Dr. Beth Grafton-Cardwell

Dr. Beth Grafton-Cardwell, UC IPM Specialist and Research Entomologist, recently studied ACP found in Texas and Florida and reported that local agencies here are following Florida’s lead in organizing grower groups and local neighbors to treat their trees simultaneously.

She said that researchers are looking for natural processes, among others, to control ACP populations.
 
Victoria Hornbaker, CDFA, Program Coordinator, gave the example of Dr. Mark Hoddle, Extension Specialist and Director of the Center for Invasive Species Research at UC Riverside, who is working towards the massive release of Tamarixia radiata wasps, a natural predator of ACP, found in Pakistan. In studies of small releases of T. radiata, the wasps were found outside the areas where they were released—a good indication of their hardiness and potential effectiveness against ACP.

Victoria Hornbaker

While there is no cure for HLB thus far, researchers are looking at altering the ACP so it cannot pick up HLB disease, inserting a gene so it cannot carry HLB, and creating disease-resistant plants.
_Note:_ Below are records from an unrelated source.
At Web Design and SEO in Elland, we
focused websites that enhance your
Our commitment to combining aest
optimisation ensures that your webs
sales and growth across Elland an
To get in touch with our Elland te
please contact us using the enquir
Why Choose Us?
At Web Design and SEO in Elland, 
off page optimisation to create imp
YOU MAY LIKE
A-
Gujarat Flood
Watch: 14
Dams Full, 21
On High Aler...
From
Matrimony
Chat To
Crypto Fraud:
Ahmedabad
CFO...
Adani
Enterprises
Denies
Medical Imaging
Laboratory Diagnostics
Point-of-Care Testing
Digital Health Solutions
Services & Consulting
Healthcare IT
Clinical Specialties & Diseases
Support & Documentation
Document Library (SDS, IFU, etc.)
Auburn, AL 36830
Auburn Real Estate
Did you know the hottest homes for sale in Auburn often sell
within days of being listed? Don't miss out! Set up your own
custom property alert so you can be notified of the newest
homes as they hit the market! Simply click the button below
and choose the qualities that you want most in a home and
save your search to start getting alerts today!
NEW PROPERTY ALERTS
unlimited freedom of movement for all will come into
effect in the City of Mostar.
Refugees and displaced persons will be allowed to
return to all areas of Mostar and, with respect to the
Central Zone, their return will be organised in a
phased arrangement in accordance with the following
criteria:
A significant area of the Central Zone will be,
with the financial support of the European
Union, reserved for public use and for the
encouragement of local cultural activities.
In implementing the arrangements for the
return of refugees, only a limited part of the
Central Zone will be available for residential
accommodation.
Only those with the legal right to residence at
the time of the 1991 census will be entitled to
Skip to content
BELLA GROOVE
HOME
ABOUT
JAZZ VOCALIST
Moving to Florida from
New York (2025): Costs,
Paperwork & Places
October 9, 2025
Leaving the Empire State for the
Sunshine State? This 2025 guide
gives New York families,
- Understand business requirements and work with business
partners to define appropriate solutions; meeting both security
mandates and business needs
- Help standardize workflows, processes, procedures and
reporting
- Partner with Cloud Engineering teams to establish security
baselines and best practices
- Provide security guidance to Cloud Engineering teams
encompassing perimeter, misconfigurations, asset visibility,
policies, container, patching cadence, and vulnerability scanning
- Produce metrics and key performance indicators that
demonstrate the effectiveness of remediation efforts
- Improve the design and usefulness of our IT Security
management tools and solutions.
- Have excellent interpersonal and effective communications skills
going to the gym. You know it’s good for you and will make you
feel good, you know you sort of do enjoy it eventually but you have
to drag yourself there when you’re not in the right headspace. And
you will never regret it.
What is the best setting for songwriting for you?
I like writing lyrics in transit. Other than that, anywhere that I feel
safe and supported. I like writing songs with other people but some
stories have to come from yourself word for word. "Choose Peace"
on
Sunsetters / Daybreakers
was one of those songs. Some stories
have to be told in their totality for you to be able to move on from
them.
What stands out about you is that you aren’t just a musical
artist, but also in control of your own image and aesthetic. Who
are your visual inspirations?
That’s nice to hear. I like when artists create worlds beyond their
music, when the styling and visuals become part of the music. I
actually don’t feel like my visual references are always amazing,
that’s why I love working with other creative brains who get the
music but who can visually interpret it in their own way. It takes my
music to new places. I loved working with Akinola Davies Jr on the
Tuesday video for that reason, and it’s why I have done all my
Organic insecticides against ACP are short-lived, so they must be applied more frequently than their conventional counterparts. Thus, organic farmers must be more aggressive in their treatments.
 
UC Davis is studying new efficacious organic products.
 
If an organic farm were in an eradication zone, the grower would be required to use conventional products, losing organic status for one year. Without compliance, the property would be abated.
 
It is recommended that when a grower sprays for a different pest, they should choose a product that also works on ACP.
 
Eradication and management strategies differ according to season.
 
Product spraying frequency and product choice are delicate decisions so as not to cause resistance in ACP.
 
Expert dog sniffers can detect the presence of ACP, and have detected infested shipments that were subsequently destroyed. California is vigilant at all points of entry including airports, border traffic, and ports. Not all counties have expert canines; however, Fresno has one such specialist. The USDA also provides dogs, one of which works in Fresno.
 
Take Action Now
 
Start sampling now.
 
Do not rely on (color-saturated) yellow-sticky traps for detection. Remember that psyllids are attracted to citrus trees, which have both color and scent.
ACP likes an orchard’s edges, so test for their presence around a field’s perimeter, as well as down the center for good measure.
 
Go to the following websites for information, quarantine maps, crop protection cost-effectiveness:
·       CDFAWebsite
In the event a homeowner or grower suspects ACP on their property, take the bug, if possible, put it in alcohol, and contact the Fresno County Farm Bureau; Sylvie Robillard, Fresno County Grower Liaison; the CDFA Hotline, 1-800-481-1899 or your local Ag commissioner (if outside Fresno County).
 
Joel Nelson
Joel Nelson, California Citrus Mutual, President, commented, “If it weren’t serious, it would be exciting” due to the talent of the people involved in the fight to suppress the ACP and thereby avoid HLB disaster in the state. With southern California producing $750,000 and the Central Valley producing $1.5 billion in citrus, California is the largest citrus-producing state in the country, providing 85% of the country’s fresh citrus.
 
Stopping the spread of ACP and eradicating Huanglongbing (HLB) is among the top five priorities of the USDA. The federal government has contributed $10 million to the California program toward that end.
 
A coalition of groups is conducting a public relations campaign starting in southern California that includes distribution of bookmarks and brochures (in several languages) that have a little magnifying glass inside to detect ACP; enlisting legislators and box stores, among others, to help spread information; and launching a PSA next week featuring Citrus Grower Kevin Severns speaking about this crucial situation.There are 6 versions of the PSA on CCM’s YouTube Channel.
 
Nelson emphasized that every step this coalition in California takes is globally unprecedented. And the government is flexible and ready to adopt new strategies; using this effort in California as a model for other programs planned to eradicate foreign invading pests.
 
Assemblyman Jim Patterson concluded by acknowledging, “Agriculture is more than a livelihood; it‘s a life.”